### Uygulanacak Yönerge
Aşağıdaki Hukuk Genel Kurulu kararından "Hukuk Genel Kurulu 2019/531" sözcükleriyle başlayıp "tarafından temyiz edilmiştir." sözcükleri de dahil olmak üzere biten bölümü hiçbir değişiklik yapmadan yazınız.

Hukuk Genel Kurulu 2019/531 E. , 2022/610 K.
MAHKEMESİ :Asliye Hukuk Mahkemesi
1. Taraflar arasındaki “kamulaştırma bedelinin tespiti ve tescil” davasından dolayı yapılan yargılama sonunda, Kemalpaşa 2. Asliye Hukuk Mahkemesince verilen davanın kabulüne ilişkin karar davacı idare vekili ve davalılar vekili tarafından temyiz edilmesi üzerine Yargıtay 5. Hukuk Dairesince yapılan inceleme sonunda bozulmuş, Mahkemece Özel Daire bozma kararına karşı direnilmiştir.
2. Direnme kararı davacı idare vekili ve davalılar vekili tarafından temyiz edilmiştir.
3. Hukuk Genel Kurulunca dosyadaki belgeler incelendikten ve direnme kararının verildiği tarih itibariyle 6100 sayılı Hukuk Muhakemeleri Kanunu'nun geçici 3. maddesine göre uygulanmakta olan mülga 1086 sayılı Hukuk Usulü Muhakemeleri Kanunu'nun 26.09.2004 tarihli ve 5236 sayılı Kanunla değişikliği öncesi hâliyle 438. maddesinin ikinci fıkrası gereğince direnme kararlarının temyiz incelemesinde duruşma yapılamayacağından davalılar vekilinin duruşma isteğinin reddine karar verildikten sonra gereği görüşüldü:
I. YARGILAMA SÜRECİ
Davacı İstemi:
4. Davacı idare vekili dava dilekçesinde; İzmir ili Kemalpaşa ilçesi, Ansızca köyü 1 parsel sayılı taşınmazın Kemalpaşa OSB Lojistik Köyü kamulaştırma planı dahilinde kalması nedeni ile kamulaştırılmasına karar verildiğini, Ulaştırma, Denizcilik ve Haberleşme Bakanlığı tarafından 31.07.2012 tarihli ve (D-1240) 12606 sayılı acele kamulaştırma oluru alındığını, Bakanlar Kurulu kararı ile yapılacak kamulaştırma işlemlerinde 2942 sayılı Kamulaştırma Kanunu’nun 27. maddesinin uygulanacağının bildirildiğini, Kemalpaşa 2. Asliye Hukuk Mahkemesinin 2012/137 D. İş sayılı dosyası ile taşınmaza el konulduğunu ve tespit edilen 979.786,51TL bedelin davalılar adına bankaya yatırıldığını belirterek dava konusu 1 parsel sayılı taşınmazın kamulaştırılacak alanda kalması nedeni ile değerinin tespiti ile tapu kaydındaki şerhlerin bedele yansıtılmasına ve taşınmazın hak ve yükümlülüklerden arındırılarak davacı kurum adına tesciline karar verilmesini talep etmiştir.

### Kayıtlar
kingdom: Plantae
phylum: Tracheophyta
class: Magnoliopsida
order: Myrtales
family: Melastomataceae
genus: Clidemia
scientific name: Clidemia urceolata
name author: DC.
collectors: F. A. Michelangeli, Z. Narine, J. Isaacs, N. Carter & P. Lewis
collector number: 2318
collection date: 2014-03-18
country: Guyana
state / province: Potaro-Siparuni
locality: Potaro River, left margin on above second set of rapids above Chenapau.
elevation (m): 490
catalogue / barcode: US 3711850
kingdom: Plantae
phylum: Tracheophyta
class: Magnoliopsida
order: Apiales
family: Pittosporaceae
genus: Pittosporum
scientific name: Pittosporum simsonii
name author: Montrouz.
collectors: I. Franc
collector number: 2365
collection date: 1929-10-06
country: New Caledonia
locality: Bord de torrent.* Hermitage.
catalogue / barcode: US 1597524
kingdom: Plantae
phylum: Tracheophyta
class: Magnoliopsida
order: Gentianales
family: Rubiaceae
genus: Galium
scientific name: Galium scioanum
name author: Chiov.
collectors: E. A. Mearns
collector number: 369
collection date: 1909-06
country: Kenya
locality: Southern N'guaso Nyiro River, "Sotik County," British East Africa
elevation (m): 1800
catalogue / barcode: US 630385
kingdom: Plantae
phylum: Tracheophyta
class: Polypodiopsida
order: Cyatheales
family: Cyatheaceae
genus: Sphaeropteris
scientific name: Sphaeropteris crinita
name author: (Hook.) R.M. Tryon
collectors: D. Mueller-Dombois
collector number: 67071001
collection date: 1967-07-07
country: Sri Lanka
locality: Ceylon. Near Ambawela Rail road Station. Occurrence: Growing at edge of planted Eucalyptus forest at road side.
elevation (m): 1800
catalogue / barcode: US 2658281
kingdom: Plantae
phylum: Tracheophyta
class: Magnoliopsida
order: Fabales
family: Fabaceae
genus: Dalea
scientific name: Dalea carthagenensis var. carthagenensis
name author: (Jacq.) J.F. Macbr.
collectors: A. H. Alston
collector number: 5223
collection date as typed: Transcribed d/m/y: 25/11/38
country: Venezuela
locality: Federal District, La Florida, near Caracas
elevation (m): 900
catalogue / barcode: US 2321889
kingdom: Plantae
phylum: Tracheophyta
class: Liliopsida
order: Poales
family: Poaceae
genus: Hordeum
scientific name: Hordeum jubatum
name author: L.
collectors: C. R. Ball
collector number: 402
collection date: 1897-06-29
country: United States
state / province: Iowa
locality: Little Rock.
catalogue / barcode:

### Alıştırma Yanıtı
Hukuk Genel Kurulu 2019/531 E. , 2022/610 K.
MAHKEMESİ :Asliye Hukuk Mahkemesi
1. Taraflar arasındaki “kamulaştırma bedelinin tespiti ve tescil” davasından dolayı yapılan yargılama sonunda, Kemalpaşa 2. Asliye Hukuk Mahkemesince verilen davanın kabulüne ilişkin karar davacı idare vekili ve davalılar vekili tarafından temyiz edilmesi üzerine Yargıtay 5. Hukuk Dairesince yapılan inceleme sonunda bozulmuş, Mahkemece Özel Daire bozma kararına karşı direnilmiştir.
2. Direnme kararı davacı idare vekili ve davalılar vekili tarafından temyiz edilmiştir.